Ces capteurs servent de boussole aux organisations ou aux individus qui souhaiteraient réaliser un projet d’innovation sociale.

Concevoir l’innovation sociale dans une perspective d’évolution organisationnelle

Selon le Réseau Québécois pour l’Innovation Sociale (RQIS), une innovation sociale est bien constituée par une nouvelle idée, un nouveau service ou un nouveau type d’organisation qui répondra mieux à un besoin social bien défini que les solutions existantes. Ainsi, en adoptant une grille de lecture plus organisationnelle de l’innovation sociale, il est possible de générer des évolutions de modes fonctionnements qui permettent d’améliorer l’efficacité des organisations en s’appuyant sur la dimension collective de ces dernières.

Dans ce cas, plusieurs nouveaux statuts juridiques sont apparus, notamment le statut de société coopérative d’intérêt collectif (SCIC) adopté en France en 2001. Ces statuts permettent la création de forme d’organisations nouvelles qui encouragent la coopération entre les collaborateurs pour mieux répartir la valeur économique et satisfaire les nouveaux besoins sociétaux. Ils autorisent l’association d’une pluralité de parties prenantes d’un secteur d’activité ou d’un territoire particulier et la mutualisation des ressources entre ces acteurs.

Étude de cas

La SCIC Enercoop, fournisseur d’électricité verte, s’organise en un réseau métropolitain de coopératives d’électricité verte. Elle a adopté un mode de gouvernance partagée qui associe différentes parties prenantes (clients, fournisseurs, salariés, collectivités locales, partenaires…) qui permet une meilleur répartition de la valeur. En outre, son statut de SCIC l’oblige à investir plus de la moitié de ses bénéfices, qu’elle utilise pour soutenir des projets d’énergies renouvelables (exemple : les parcs photovoltaïques des « Survoltés » d’Aubais dans le Gard).

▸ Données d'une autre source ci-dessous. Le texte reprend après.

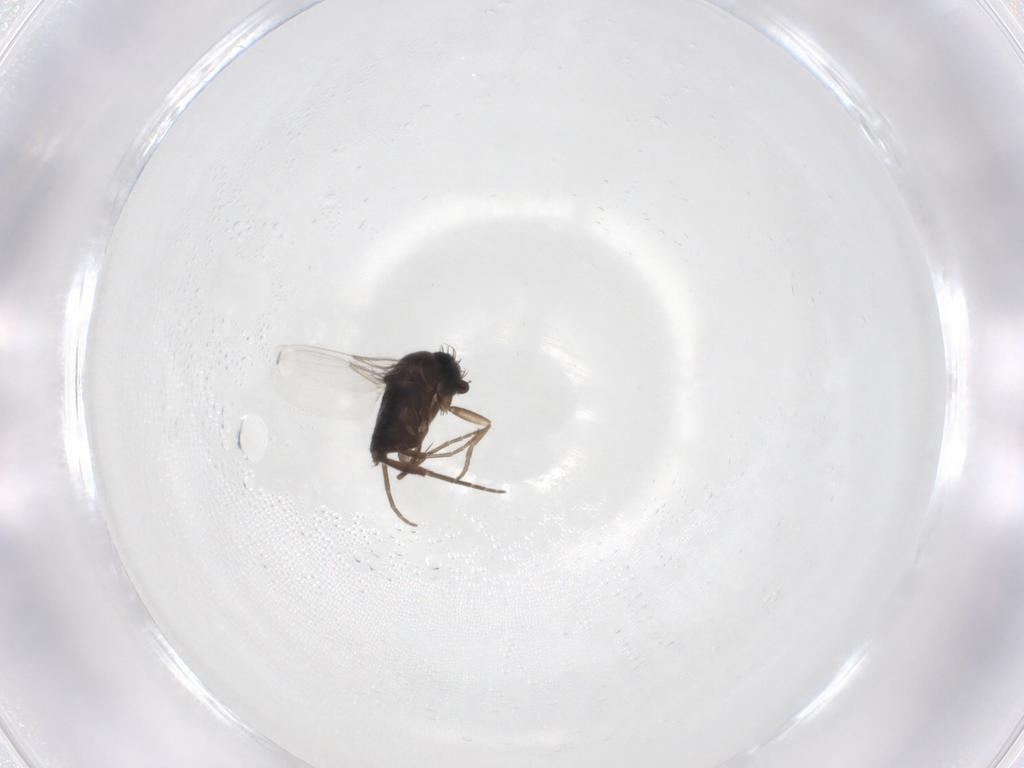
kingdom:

Mais innover socialement pour une organisation c’est aussi, sans changer de statut juridique, faire évoluer ses modes de fonctionnement : mettre en oeuvre des pratiques managériales différentes (cf. article innovation managériale), expérimenter de nouveaux modes d’organisation du travail, de nouveaux modes de gouvernance… La clé est de décloisonner et impliquer une multiplicité d’acteurs ! C’est l’implication et l’engagement de toutes les parties prenantes qui permet à l’organisation de développer de nouvelles réponses face à ses enjeux existants.

Les cas d’innovations sociales sous ce prisme sont nombreux et passent par un processus multi acteurs en plusieurs étapes :

  1. Émergence d’une potentialité innovante (cf. article émergence) ou d’un problème récurrent,
  2. Diagnostic et co-construction de solutions,
  3. Tests et expérimentations sur le terrain,
  4. Mise en oeuvre et diffusion à grande échelle dans l’organisation,
  5. Évaluation de l’impact organisationnel et/ou individuel.